- Opening Delimiter -

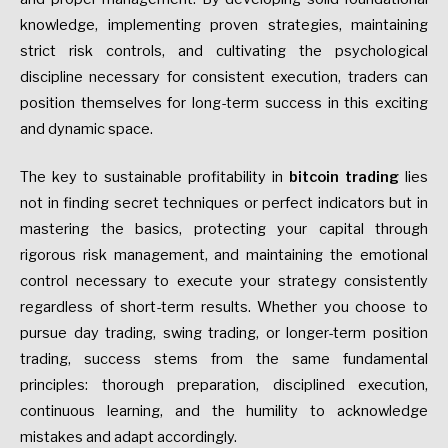
knowledge, implementing proven strategies, maintaining
strict risk controls, and cultivating the psychological
discipline necessary for consistent execution, traders can
position themselves for long-term success in this exciting
and dynamic space.
The key to sustainable profitability in
bitcoin trading
lies
not in finding secret techniques or perfect indicators but in
mastering the basics, protecting your capital through
rigorous risk management, and maintaining the emotional
control necessary to execute your strategy consistently
regardless of short-term results. Whether you choose to
pursue day trading, swing trading, or longer-term position
trading, success stems from the same fundamental
principles: thorough preparation, disciplined execution,
continuous learning, and the humility to acknowledge
mistakes and adapt accordingly.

- Closing Delimiter -

**Task details**
Each line in the entries above, starting at the line with "and dynamic space." and ending at the line with "control necessary to", is to be printed exactly, and only those lines.

**Response area**
and dynamic space.
The key to sustainable profitability in
bitcoin trading
lies
not in finding secret techniques or perfect indicators but in
mastering the basics, protecting your capital through
rigorous risk management, and maintaining the emotional
control necessary to execute your strategy consistently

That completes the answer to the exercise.